On Mon, Sep 15, 2008 at 6:13 AM, Dan Bolser <dan.bolser(a)gmail.com> wrote:
2008/9/2 Tom spot Callaway <tcallawa(a)redhat.com>:
> On Sun, 2008-08-31 at 18:12 +0100, Dan Bolser wrote:
>
>> Now is there any way to cross check these against what R actually has
>> installed? I am trying to think about ways that the R-installer could
>> be used in combination with the packages... or is the idea to package
>> the whole of CRAN? Where would such a repo be maintained? How would it
>> be kept in sync with CRAN?
>
> Well, I'm certainly not so bored as to want to repackage all of CRAN. :)
>
> I think the safest thing is to query R for what it has installed, and
> not be concerned about whether it was built manually from CRAN, or
> provided pre-built by Fedora.
In researching the possibility of having userland rpm, there was a
suggestion that
dummy packages be created for the base system rpms, so that dependencies will
be resolved against the system versions.
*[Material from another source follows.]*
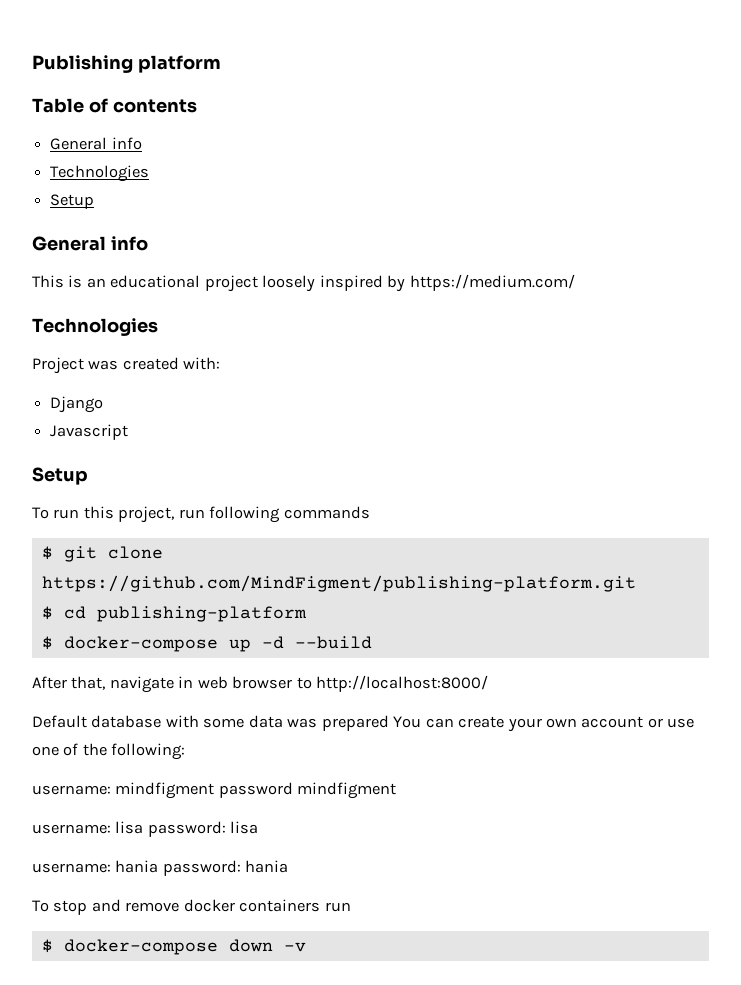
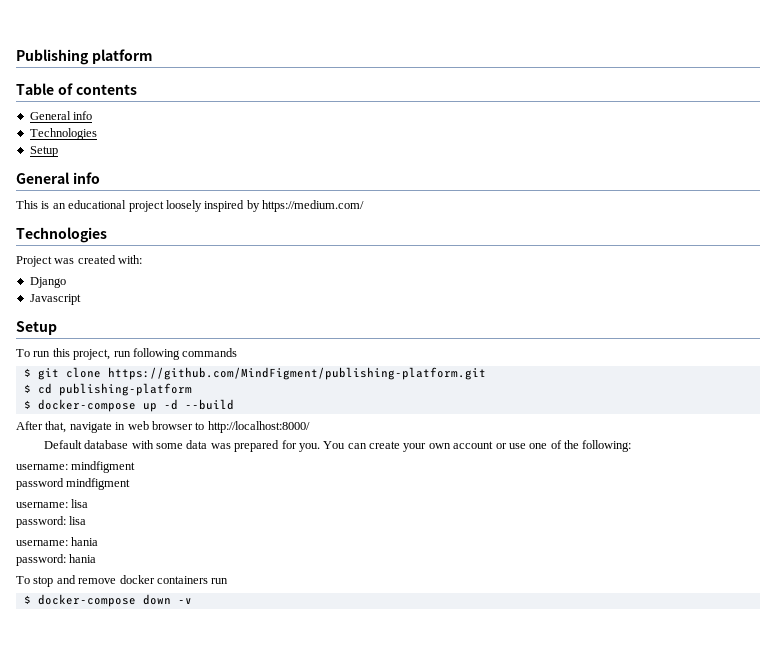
(389, 723) none -> [281,440,320,452] for you.
(215, 790) none -> (136, 467) //
(144, 827) none -> (89, 503) //
(159, 866) none -> (99, 541) //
This raises the possibility of a
tool to create dummy rpm's for packages installed by R. That way, rather than
the user having to check dependencies across 2 different package management
systems, there could a command to create dummy rpms for manually built CRAN
packages. These could be "installed" so they would be used by rpm to resolve
dependencies in pre-built Fedora rpms.
OK, and then packages from Fedora with deps in CRAN that have been
locally built can be installed right? Can we set up the RPM so that it
can 'query R for what it has installed' for the purposes of resolving
such deps?
Is this what happens already?
With R, users can manually install CRAN package from source to
$HOME/R/library...
I doubt that can be handled using the system rpm database -- you would need a
database owned by each user. Since some sites are moving to a model that
separates user applications from the base system, there is a need for packaging
that does not require root access simply to maintain the rpm database.